The U.S. Commodity Futures Trading Commission, the regulator that’s writing new rules for the derivatives market, faces a 15 percent budget cut under a spending bill circulated by House Republicans.
The CFTC’s budget would fall to $172 million from $202 million under the plan to be considered tomorrow by the agriculture subcommittee of the House Appropriations Committee. It “provides the necessary resources” for the CFTC to fulfill its duties, Representative Jack Kingston, a Georgia Republican and subcommittee chairman, said in a statement. President Barack Obama had requested $308 million in his 2012 budget proposal.
The CFTC and U.S. Securities and Exchange Commission are writing regulations, mandated by the Dodd-Frank Act, for the $601 trillion swaps market after largely unregulated transactions helped fuel the 2008 credit crisis. The CFTC aims to complete its rulemaking by year-end.
The Republican budget proposal would limit spending to $3,000 “for official reception and representation expenses” and to $25,000 for consultations with other regulators and officials from foreign governments, according to the draft bill.

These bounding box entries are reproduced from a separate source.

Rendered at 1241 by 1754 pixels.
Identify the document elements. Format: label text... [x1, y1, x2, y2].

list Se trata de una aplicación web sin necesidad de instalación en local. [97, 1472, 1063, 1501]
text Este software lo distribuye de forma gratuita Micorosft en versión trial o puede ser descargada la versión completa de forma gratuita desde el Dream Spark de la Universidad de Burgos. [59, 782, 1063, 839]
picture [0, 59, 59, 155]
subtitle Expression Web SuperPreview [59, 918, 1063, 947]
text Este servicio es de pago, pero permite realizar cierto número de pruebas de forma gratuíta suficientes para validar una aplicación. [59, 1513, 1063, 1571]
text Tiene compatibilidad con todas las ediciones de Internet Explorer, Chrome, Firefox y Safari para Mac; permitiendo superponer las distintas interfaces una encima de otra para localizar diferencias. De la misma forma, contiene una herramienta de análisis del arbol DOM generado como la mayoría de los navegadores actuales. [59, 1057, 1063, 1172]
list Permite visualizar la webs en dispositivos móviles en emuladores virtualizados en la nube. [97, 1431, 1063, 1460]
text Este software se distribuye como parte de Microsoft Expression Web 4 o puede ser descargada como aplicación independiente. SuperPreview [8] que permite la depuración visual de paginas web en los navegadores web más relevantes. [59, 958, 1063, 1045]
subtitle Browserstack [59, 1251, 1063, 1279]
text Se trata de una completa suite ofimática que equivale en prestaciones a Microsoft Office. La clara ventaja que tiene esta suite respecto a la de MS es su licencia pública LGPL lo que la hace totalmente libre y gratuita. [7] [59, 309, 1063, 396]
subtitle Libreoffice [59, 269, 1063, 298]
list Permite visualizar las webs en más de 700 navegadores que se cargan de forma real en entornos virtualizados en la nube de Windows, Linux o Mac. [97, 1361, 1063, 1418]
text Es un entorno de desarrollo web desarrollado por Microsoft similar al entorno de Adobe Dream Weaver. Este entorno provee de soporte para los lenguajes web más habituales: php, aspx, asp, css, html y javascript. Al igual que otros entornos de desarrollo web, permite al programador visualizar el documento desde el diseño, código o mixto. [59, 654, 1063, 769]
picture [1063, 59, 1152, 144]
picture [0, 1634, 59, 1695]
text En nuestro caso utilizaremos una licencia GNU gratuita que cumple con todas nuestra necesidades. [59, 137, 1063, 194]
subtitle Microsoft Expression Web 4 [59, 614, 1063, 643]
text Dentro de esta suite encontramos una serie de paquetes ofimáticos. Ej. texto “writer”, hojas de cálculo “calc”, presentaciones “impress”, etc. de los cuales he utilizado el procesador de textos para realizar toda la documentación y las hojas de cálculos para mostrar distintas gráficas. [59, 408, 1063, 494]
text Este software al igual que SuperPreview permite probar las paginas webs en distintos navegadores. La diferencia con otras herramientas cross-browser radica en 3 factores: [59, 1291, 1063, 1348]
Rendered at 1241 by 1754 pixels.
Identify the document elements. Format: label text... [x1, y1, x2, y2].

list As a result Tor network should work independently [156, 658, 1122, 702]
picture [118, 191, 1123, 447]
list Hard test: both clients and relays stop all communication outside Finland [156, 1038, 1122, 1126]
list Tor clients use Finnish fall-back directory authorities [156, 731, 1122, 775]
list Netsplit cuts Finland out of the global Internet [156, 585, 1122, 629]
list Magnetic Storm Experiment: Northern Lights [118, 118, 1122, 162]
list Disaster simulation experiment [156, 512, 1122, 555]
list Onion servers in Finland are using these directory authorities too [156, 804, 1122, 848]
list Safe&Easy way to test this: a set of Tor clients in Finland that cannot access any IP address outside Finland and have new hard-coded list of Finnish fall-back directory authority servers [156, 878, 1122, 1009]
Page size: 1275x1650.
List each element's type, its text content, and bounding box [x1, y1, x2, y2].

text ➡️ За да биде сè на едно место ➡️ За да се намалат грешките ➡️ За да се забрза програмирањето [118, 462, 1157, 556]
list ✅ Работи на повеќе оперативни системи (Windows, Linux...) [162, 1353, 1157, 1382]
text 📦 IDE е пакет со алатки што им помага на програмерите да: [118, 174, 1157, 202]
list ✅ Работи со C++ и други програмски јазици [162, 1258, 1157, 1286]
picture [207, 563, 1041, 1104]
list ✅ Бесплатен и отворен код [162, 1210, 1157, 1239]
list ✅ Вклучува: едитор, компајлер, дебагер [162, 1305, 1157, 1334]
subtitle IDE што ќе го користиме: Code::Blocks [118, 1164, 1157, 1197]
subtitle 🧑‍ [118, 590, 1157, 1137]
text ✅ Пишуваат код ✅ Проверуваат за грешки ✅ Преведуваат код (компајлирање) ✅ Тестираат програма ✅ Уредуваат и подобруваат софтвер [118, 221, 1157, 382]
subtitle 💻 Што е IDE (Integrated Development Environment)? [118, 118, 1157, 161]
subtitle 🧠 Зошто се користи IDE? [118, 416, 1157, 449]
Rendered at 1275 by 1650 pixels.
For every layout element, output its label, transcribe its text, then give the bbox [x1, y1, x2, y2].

The plan is “penny-wise and pound-foolish,” Bart Chilton, one of the commission’s three Democrats, said in a statement. “We went to the brink of economic disaster. Congress gave us the directives in Dodd-Frank to ensure that doesn’t happen again, and now there are those who would keep us from having the budget to do the job.”
The House Financial Services Committee is scheduled to consider a bill on Tuesday that would delay the mid-July deadlines for the derivatives rules until the end of 2012.